What you will do >> If you see a picture in the data below, omit it and copy the rest exactly.

------------------------------------------------------------------------

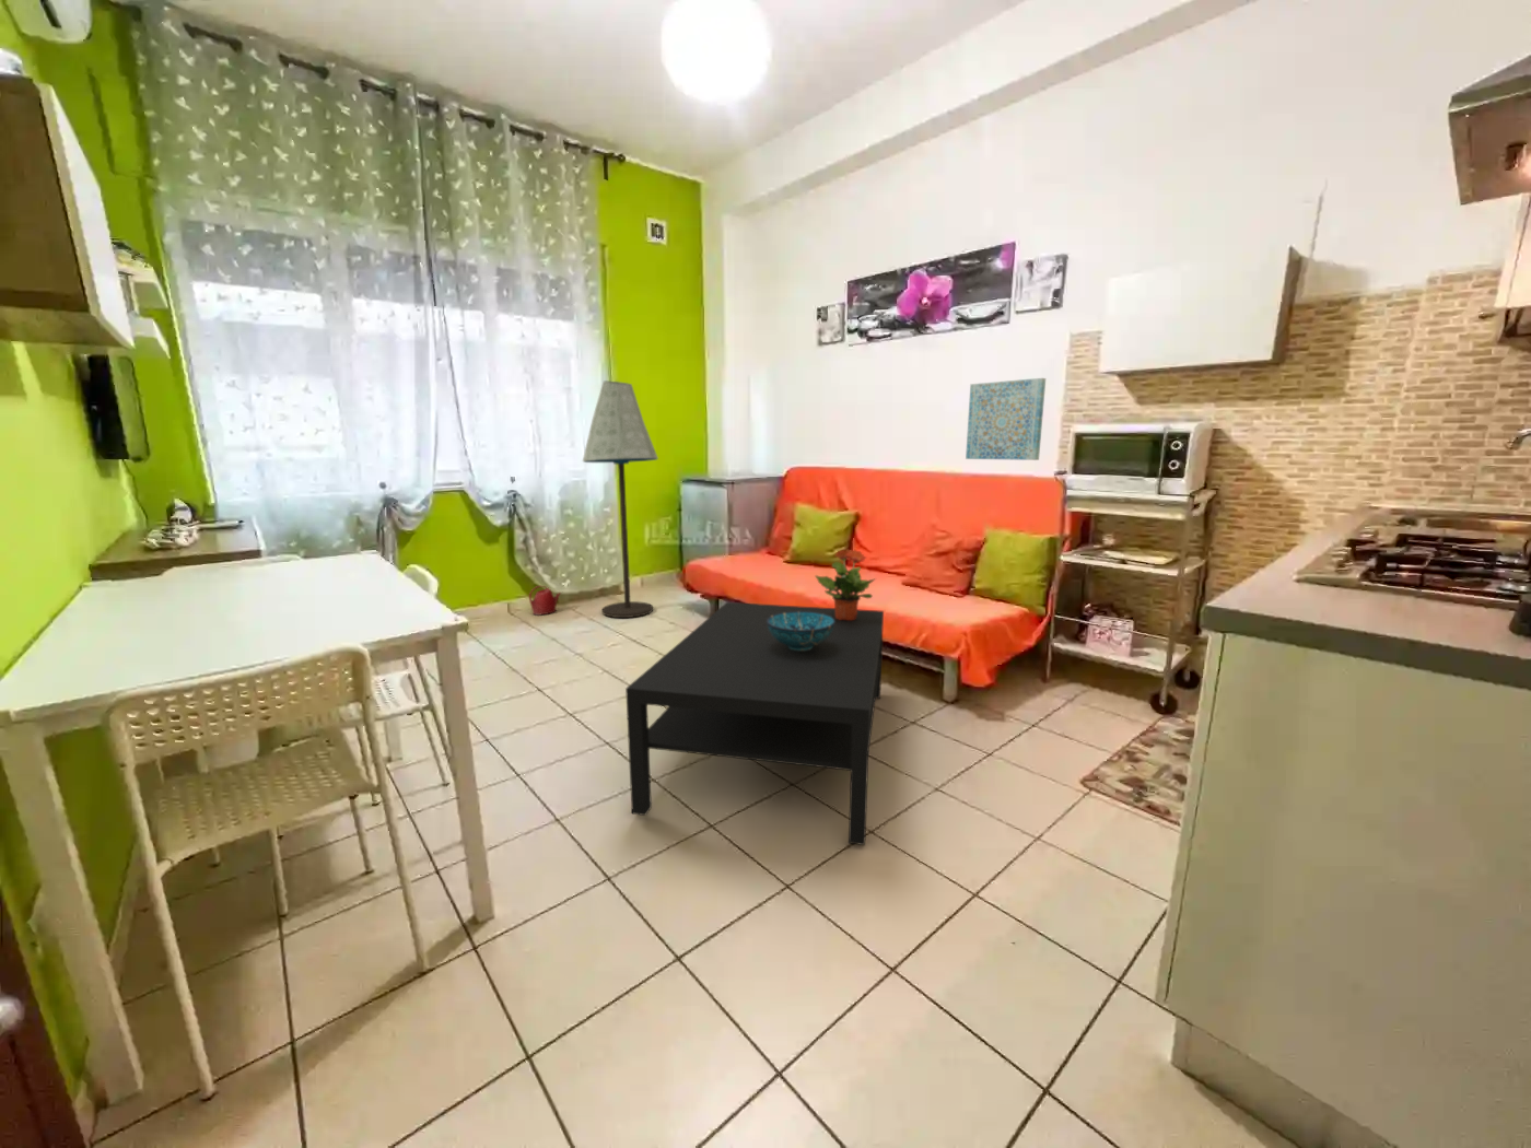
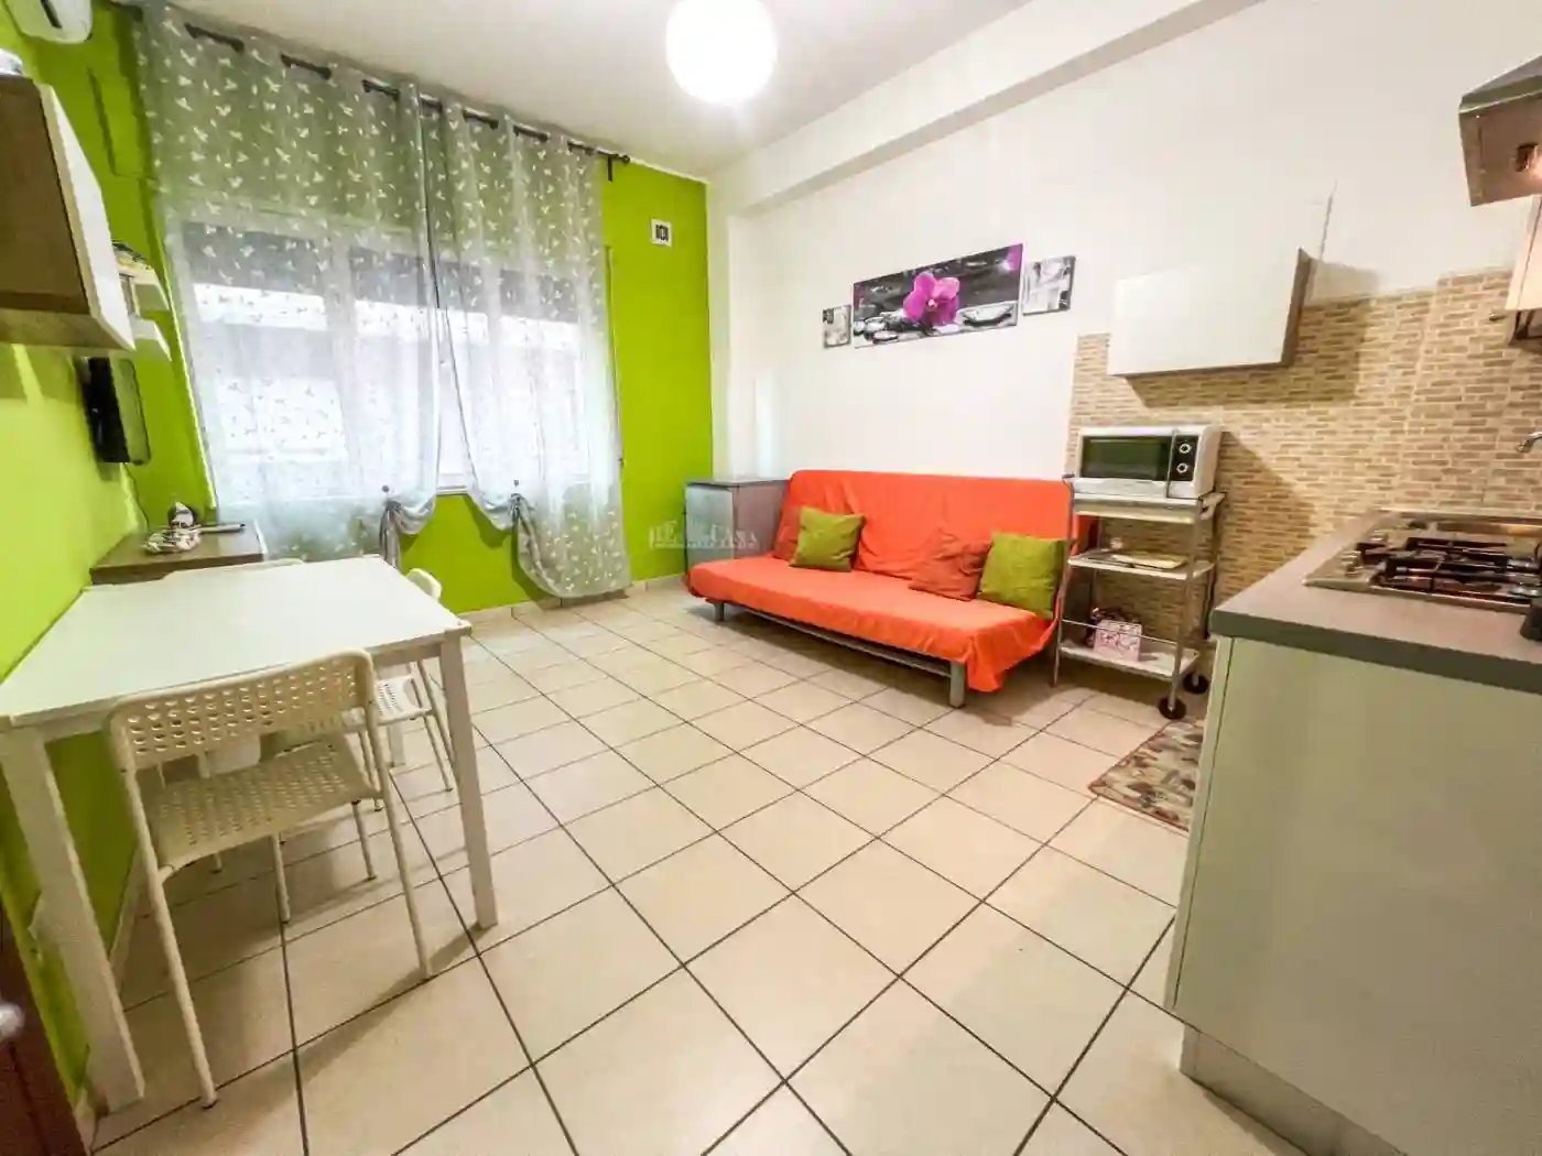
- potted plant [814,547,878,620]
- decorative bowl [767,611,835,650]
- floor lamp [582,381,659,619]
- watering can [528,585,562,616]
- wall art [964,377,1046,462]
- coffee table [624,602,885,847]
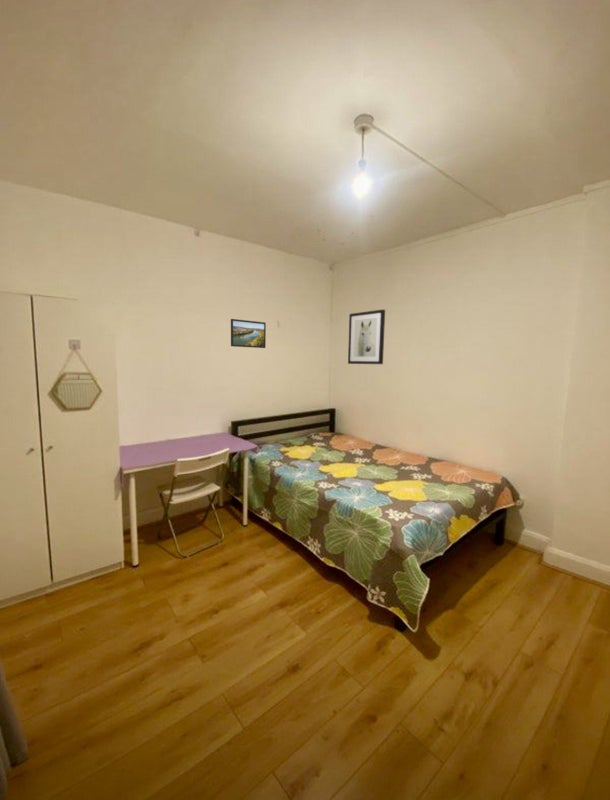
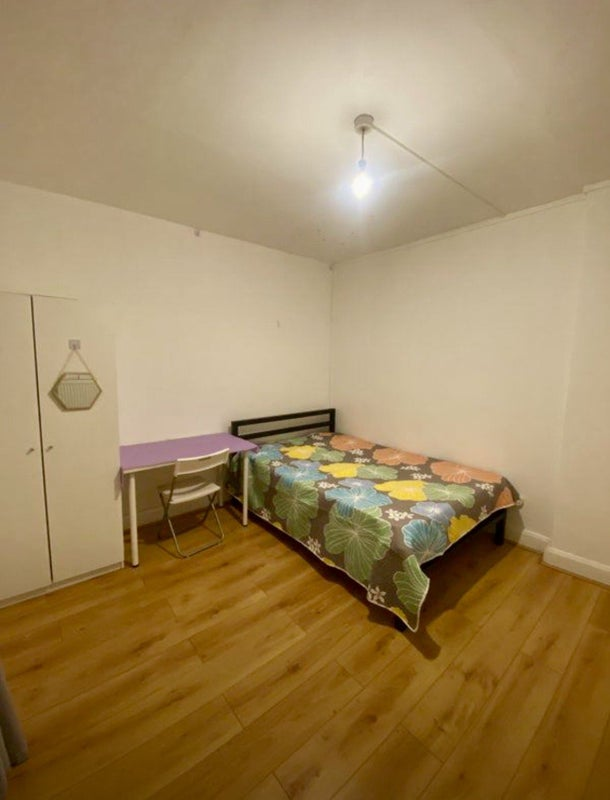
- wall art [347,308,386,365]
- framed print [230,318,267,349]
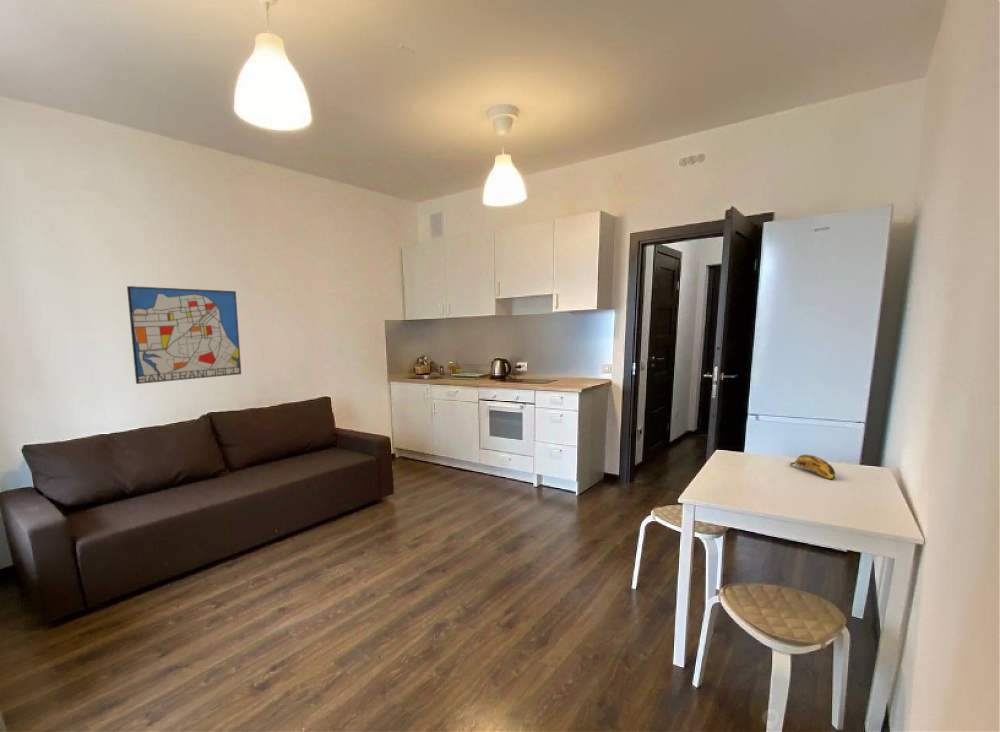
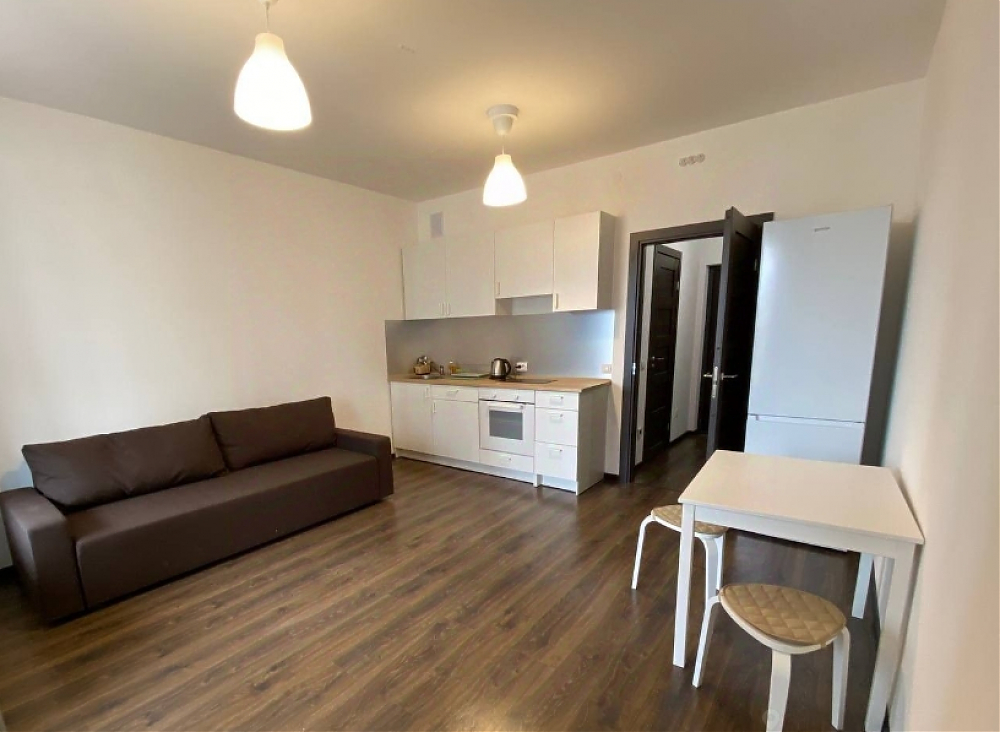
- wall art [126,285,242,385]
- banana [789,454,836,481]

------------------------------------------------------------------------

Task response >>
- potted plant [814,547,878,620]
- decorative bowl [767,611,835,650]
- floor lamp [582,381,659,619]
- watering can [528,585,562,616]
- wall art [964,377,1046,462]
- coffee table [624,602,885,847]
- wall art [347,308,386,365]
- framed print [230,318,267,349]
- wall art [126,285,242,385]
- banana [789,454,836,481]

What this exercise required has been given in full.